Si Ana se convertía en una mujer divorciada, Karenin sabía que iría a reunirse con Vronsky en unas relaciones ilícitas y antirreligiosas, porque para la mujer, según la religión, no puede haber otro esposo mientras el primero vive.
«Ana se unirá a él y, de aquí a dos o tres años, él la abandonará, o ella tendrá relaciones con otro», pensaba Alexey Alejandrovich. «Y yo, consintiendo en ese ilícito divorcio, habré sido causa de su perdición.»
Sí, lo pensaba muchas veces y se persuadía de que la cuestión del divorcio, no sólo no era muy sencilla, como decía su cuñado, sino completamente imposible.
No creía en ninguna de las palabras de Oblonsky, se le ocurrían mil objeciones a cada una y, con todo, le escuchaba, sintiendo que en ellas se expresaba aquella fuerza incontrastable y enorme que guiaba ahora su vida y a la que tenía que obedecer.
–La única cuestión es saber en qué condiciones consientes en el divorcio.

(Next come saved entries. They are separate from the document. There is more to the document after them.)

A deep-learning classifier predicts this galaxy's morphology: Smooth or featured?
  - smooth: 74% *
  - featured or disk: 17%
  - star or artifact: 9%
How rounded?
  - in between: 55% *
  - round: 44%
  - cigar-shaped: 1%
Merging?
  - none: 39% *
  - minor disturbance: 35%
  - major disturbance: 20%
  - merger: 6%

Ella no desea nada, nada se atreve a pedirte y confía en tu bondad.
«¡Dios mío, Dios mío, qué terrible castigo!», pensaba Karenin recordando los detalles sobre el modo de plantear el divorcio cuando el marido se achacaba la culpa.

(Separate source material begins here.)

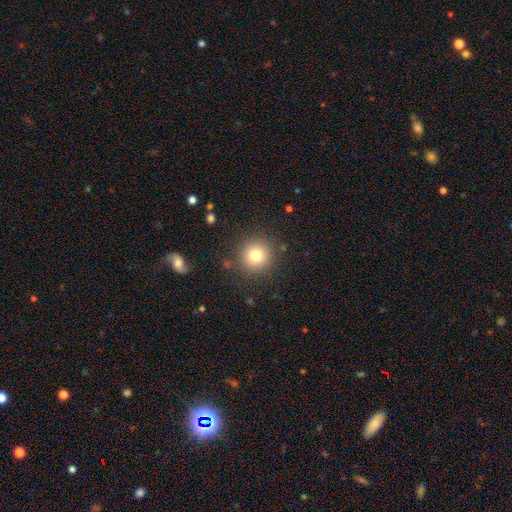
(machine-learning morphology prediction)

Y, con el mismo ademán con que Oblonsky se ocultaba el rostro, escondió él el suyo entre las manos.
–Estás conmovido; lo comprendo... Pero, si lo piensas bien...

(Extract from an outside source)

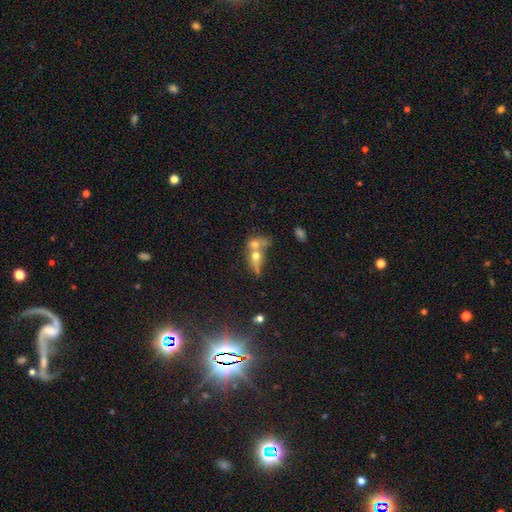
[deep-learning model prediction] Smooth or featured: smooth — 58% (featured or disk — 28%)
How rounded: in between — 51% (round — 41%)
Merging: merger — 70% (none — 17%)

«Al que te hiere la mejilla izquierda, preséntale la derecha; al que te quite el caftán, dale la camisa», recordó Alexey Alejandrovich.
–Bien –exclamó con voz aguda– tomaré toda la responsabilidad sobre mí... Hasta les daré mi hijo... Pero ¿no valdría más dejarlo todo como está? En fin, haz lo que quieras...
Y volviéndose de espaldas a su cuñado a fin de que éste no le pudiese ver, se sentó en una silla cerca de la ventana. Sentía una gran amargura y una profunda vergüenza, pero junto con aquella vergüenza y aquella amargura, se sentía enternecido y gozoso por su propia humildad tan elevada.
–Créeme, Alexey Alejandrovich, Ana apreciará mucho tu bondad. Pero se ve que ésta era la voluntad divina –añadió.
Y una vez que hubo dicho tales palabras, se dio cuenta de que eran una tontería, y apenas pudo contener una sonrisa pensando en su propia necedad.
Alexey Alejandrovich quiso contestar, pero las lágrimas se lo impidieron.
–Es una desgracia inevitable y hay que aceptarla. Acéptala como un hecho consumado, procurando ayudar a Ana y ayudarte a ti mismo –dijo Esteban Arkadievich.
Cuando salió de la habitación de su cuñado, estaba profundamente conmovido, pero ello no le impedía sentirse alegre por haber logrado resolver aquel asunto, pues tenía el convencimiento de que Karenin no rectificaría sus palabras.
A su satisfacción se unía el pensamiento de que, cuando el asunto quedara terminado, podría decir a su mujer y a los amigos: «¿En qué nos diferenciamos un mariscal y yo? En que el mariscal dirige la parada de la guardia, sin beneficio de nadie, y yo he conseguido un divorcio en beneficio de tres».
O bien: «¿En qué nos parecemos un mariscal y yo? En que ...».
« ¡Bah! Ya se me ocurrirá algo mejor», se dijo Oblonsky, sonriendo.